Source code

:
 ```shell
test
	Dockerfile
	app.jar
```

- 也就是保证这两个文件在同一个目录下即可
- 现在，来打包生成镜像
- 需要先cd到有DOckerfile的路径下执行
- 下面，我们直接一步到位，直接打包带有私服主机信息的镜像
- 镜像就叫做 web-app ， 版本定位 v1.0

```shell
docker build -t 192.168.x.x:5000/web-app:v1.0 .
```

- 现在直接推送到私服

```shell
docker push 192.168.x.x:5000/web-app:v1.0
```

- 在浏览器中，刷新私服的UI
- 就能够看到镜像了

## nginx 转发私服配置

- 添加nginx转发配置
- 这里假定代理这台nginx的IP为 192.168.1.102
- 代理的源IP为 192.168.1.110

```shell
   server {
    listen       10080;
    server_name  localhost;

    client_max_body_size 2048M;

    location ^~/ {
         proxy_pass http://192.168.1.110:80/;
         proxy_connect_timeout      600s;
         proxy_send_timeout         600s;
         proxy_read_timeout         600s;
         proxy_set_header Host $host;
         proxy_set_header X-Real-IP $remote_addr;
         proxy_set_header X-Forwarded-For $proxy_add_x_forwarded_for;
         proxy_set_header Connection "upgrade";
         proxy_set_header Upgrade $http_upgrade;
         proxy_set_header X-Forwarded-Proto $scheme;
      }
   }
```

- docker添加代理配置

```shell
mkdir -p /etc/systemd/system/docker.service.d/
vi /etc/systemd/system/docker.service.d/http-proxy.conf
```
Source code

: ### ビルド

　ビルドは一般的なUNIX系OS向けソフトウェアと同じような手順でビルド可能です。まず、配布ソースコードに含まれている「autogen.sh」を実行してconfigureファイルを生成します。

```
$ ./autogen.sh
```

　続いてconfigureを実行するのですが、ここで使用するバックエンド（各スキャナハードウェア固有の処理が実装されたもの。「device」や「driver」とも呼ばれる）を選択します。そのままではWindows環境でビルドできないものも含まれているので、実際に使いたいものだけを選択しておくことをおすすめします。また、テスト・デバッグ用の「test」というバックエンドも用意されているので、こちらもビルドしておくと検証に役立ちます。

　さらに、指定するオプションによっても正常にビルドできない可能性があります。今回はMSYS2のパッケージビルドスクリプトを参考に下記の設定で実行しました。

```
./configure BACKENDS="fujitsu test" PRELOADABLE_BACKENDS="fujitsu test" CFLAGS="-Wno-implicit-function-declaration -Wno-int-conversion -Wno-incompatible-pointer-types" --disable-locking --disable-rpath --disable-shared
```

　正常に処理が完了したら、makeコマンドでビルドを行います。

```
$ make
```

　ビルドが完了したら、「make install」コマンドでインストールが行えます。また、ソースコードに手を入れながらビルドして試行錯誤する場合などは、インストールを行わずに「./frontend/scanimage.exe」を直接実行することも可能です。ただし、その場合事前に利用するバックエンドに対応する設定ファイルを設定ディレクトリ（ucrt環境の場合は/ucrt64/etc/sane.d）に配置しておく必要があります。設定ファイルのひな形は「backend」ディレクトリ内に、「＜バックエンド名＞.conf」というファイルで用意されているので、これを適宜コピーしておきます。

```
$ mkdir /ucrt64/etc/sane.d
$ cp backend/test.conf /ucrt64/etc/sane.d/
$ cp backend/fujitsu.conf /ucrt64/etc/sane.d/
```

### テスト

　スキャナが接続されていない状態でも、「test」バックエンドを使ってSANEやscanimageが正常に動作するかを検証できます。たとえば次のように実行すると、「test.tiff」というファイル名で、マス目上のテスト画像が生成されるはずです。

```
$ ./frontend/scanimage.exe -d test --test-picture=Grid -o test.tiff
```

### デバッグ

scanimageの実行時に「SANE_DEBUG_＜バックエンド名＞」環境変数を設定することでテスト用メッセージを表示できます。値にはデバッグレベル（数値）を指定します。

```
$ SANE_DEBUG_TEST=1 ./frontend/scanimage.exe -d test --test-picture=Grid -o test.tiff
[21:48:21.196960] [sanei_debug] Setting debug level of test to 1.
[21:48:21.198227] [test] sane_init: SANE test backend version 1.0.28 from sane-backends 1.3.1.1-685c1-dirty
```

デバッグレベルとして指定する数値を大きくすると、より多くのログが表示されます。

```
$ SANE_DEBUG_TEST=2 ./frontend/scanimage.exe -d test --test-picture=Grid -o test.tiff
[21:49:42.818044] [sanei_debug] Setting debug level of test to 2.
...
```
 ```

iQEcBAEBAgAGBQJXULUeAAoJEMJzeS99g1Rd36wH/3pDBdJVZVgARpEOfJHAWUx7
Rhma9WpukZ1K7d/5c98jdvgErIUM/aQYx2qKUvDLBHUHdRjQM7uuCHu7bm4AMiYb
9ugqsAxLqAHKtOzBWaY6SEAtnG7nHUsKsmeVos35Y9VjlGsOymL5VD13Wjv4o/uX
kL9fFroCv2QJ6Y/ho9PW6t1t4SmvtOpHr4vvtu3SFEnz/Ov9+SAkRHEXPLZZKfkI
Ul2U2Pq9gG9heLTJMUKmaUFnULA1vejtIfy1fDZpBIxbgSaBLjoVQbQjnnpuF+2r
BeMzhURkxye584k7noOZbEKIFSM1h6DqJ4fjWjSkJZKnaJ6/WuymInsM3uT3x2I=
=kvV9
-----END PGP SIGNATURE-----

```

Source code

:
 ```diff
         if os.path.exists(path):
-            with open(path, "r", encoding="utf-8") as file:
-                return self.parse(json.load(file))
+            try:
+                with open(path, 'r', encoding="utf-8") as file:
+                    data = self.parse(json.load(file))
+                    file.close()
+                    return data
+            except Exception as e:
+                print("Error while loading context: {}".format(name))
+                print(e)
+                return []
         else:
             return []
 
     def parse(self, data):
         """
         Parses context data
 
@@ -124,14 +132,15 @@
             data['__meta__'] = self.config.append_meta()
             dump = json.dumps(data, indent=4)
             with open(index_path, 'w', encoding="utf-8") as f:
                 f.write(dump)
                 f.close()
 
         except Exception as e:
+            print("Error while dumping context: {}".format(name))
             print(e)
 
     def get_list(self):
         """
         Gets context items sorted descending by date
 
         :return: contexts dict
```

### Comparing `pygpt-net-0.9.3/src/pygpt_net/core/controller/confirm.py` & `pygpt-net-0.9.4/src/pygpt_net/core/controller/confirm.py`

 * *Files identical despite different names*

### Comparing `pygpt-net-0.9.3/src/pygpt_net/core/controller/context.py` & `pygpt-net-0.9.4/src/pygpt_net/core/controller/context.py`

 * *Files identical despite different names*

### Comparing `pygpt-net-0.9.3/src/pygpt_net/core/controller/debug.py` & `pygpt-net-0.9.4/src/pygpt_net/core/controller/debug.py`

____

Exercise:
Write all of the data above again, exactly as given.

Exercise result:
Source code

:
 ```shell
test
	Dockerfile
	app.jar
```

- 也就是保证这两个文件在同一个目录下即可
- 现在，来打包生成镜像
- 需要先cd到有DOckerfile的路径下执行
- 下面，我们直接一步到位，直接打包带有私服主机信息的镜像
- 镜像就叫做 web-app ， 版本定位 v1.0

```shell
docker build -t 192.168.x.x:5000/web-app:v1.0 .
```

- 现在直接推送到私服

```shell
docker push 192.168.x.x:5000/web-app:v1.0
```

- 在浏览器中，刷新私服的UI
- 就能够看到镜像了

## nginx 转发私服配置

- 添加nginx转发配置
- 这里假定代理这台nginx的IP为 192.168.1.102
- 代理的源IP为 192.168.1.110

```shell
   server {
    listen       10080;
    server_name  localhost;

    client_max_body_size 2048M;

    location ^~/ {
         proxy_pass http://192.168.1.110:80/;
         proxy_connect_timeout      600s;
         proxy_send_timeout         600s;
         proxy_read_timeout         600s;
         proxy_set_header Host $host;
         proxy_set_header X-Real-IP $remote_addr;
         proxy_set_header X-Forwarded-For $proxy_add_x_forwarded_for;
         proxy_set_header Connection "upgrade";
         proxy_set_header Upgrade $http_upgrade;
         proxy_set_header X-Forwarded-Proto $scheme;
      }
   }
```

- docker添加代理配置

```shell
mkdir -p /etc/systemd/system/docker.service.d/
vi /etc/systemd/system/docker.service.d/http-proxy.conf
```
Source code

: ### ビルド

　ビルドは一般的なUNIX系OS向けソフトウェアと同じような手順でビルド可能です。まず、配布ソースコードに含まれている「autogen.sh」を実行してconfigureファイルを生成します。

```
$ ./autogen.sh
```

　続いてconfigureを実行するのですが、ここで使用するバックエンド（各スキャナハードウェア固有の処理が実装されたもの。「device」や「driver」とも呼ばれる）を選択します。そのままではWindows環境でビルドできないものも含まれているので、実際に使いたいものだけを選択しておくことをおすすめします。また、テスト・デバッグ用の「test」というバックエンドも用意されているので、こちらもビルドしておくと検証に役立ちます。

　さらに、指定するオプションによっても正常にビルドできない可能性があります。今回はMSYS2のパッケージビルドスクリプトを参考に下記の設定で実行しました。

```
./configure BACKENDS="fujitsu test" PRELOADABLE_BACKENDS="fujitsu test" CFLAGS="-Wno-implicit-function-declaration -Wno-int-conversion -Wno-incompatible-pointer-types" --disable-locking --disable-rpath --disable-shared
```

　正常に処理が完了したら、makeコマンドでビルドを行います。

```
$ make
```

　ビルドが完了したら、「make install」コマンドでインストールが行えます。また、ソースコードに手を入れながらビルドして試行錯誤する場合などは、インストールを行わずに「./frontend/scanimage.exe」を直接実行することも可能です。ただし、その場合事前に利用するバックエンドに対応する設定ファイルを設定ディレクトリ（ucrt環境の場合は/ucrt64/etc/sane.d）に配置しておく必要があります。設定ファイルのひな形は「backend」ディレクトリ内に、「＜バックエンド名＞.conf」というファイルで用意されているので、これを適宜コピーしておきます。

```
$ mkdir /ucrt64/etc/sane.d
$ cp backend/test.conf /ucrt64/etc/sane.d/
$ cp backend/fujitsu.conf /ucrt64/etc/sane.d/
```

### テスト

　スキャナが接続されていない状態でも、「test」バックエンドを使ってSANEやscanimageが正常に動作するかを検証できます。たとえば次のように実行すると、「test.tiff」というファイル名で、マス目上のテスト画像が生成されるはずです。

```
$ ./frontend/scanimage.exe -d test --test-picture=Grid -o test.tiff
```

### デバッグ

scanimageの実行時に「SANE_DEBUG_＜バックエンド名＞」環境変数を設定することでテスト用メッセージを表示できます。値にはデバッグレベル（数値）を指定します。

```
$ SANE_DEBUG_TEST=1 ./frontend/scanimage.exe -d test --test-picture=Grid -o test.tiff
[21:48:21.196960] [sanei_debug] Setting debug level of test to 1.
[21:48:21.198227] [test] sane_init: SANE test backend version 1.0.28 from sane-backends 1.3.1.1-685c1-dirty
```

デバッグレベルとして指定する数値を大きくすると、より多くのログが表示されます。

```
$ SANE_DEBUG_TEST=2 ./frontend/scanimage.exe -d test --test-picture=Grid -o test.tiff
[21:49:42.818044] [sanei_debug] Setting debug level of test to 2.
...
```
 ```

iQEcBAEBAgAGBQJXULUeAAoJEMJzeS99g1Rd36wH/3pDBdJVZVgARpEOfJHAWUx7
Rhma9WpukZ1K7d/5c98jdvgErIUM/aQYx2qKUvDLBHUHdRjQM7uuCHu7bm4AMiYb
9ugqsAxLqAHKtOzBWaY6SEAtnG7nHUsKsmeVos35Y9VjlGsOymL5VD13Wjv4o/uX
kL9fFroCv2QJ6Y/ho9PW6t1t4SmvtOpHr4vvtu3SFEnz/Ov9+SAkRHEXPLZZKfkI
Ul2U2Pq9gG9heLTJMUKmaUFnULA1vejtIfy1fDZpBIxbgSaBLjoVQbQjnnpuF+2r
BeMzhURkxye584k7noOZbEKIFSM1h6DqJ4fjWjSkJZKnaJ6/WuymInsM3uT3x2I=
=kvV9
-----END PGP SIGNATURE-----

```

Source code

:
 ```diff
         if os.path.exists(path):
-            with open(path, "r", encoding="utf-8") as file:
-                return self.parse(json.load(file))
+            try:
+                with open(path, 'r', encoding="utf-8") as file:
+                    data = self.parse(json.load(file))
+                    file.close()
+                    return data
+            except Exception as e:
+                print("Error while loading context: {}".format(name))
+                print(e)
+                return []
         else:
             return []
 
     def parse(self, data):
         """
         Parses context data
 
@@ -124,14 +132,15 @@
             data['__meta__'] = self.config.append_meta()
             dump = json.dumps(data, indent=4)
             with open(index_path, 'w', encoding="utf-8") as f:
                 f.write(dump)
                 f.close()
 
         except Exception as e:
+            print("Error while dumping context: {}".format(name))
             print(e)
 
     def get_list(self):
         """
         Gets context items sorted descending by date
 
         :return: contexts dict
```

### Comparing `pygpt-net-0.9.3/src/pygpt_net/core/controller/confirm.py` & `pygpt-net-0.9.4/src/pygpt_net/core/controller/confirm.py`

 * *Files identical despite different names*

### Comparing `pygpt-net-0.9.3/src/pygpt_net/core/controller/context.py` & `pygpt-net-0.9.4/src/pygpt_net/core/controller/context.py`

 * *Files identical despite different names*

### Comparing `pygpt-net-0.9.3/src/pygpt_net/core/controller/debug.py` & `pygpt-net-0.9.4/src/pygpt_net/core/controller/debug.py`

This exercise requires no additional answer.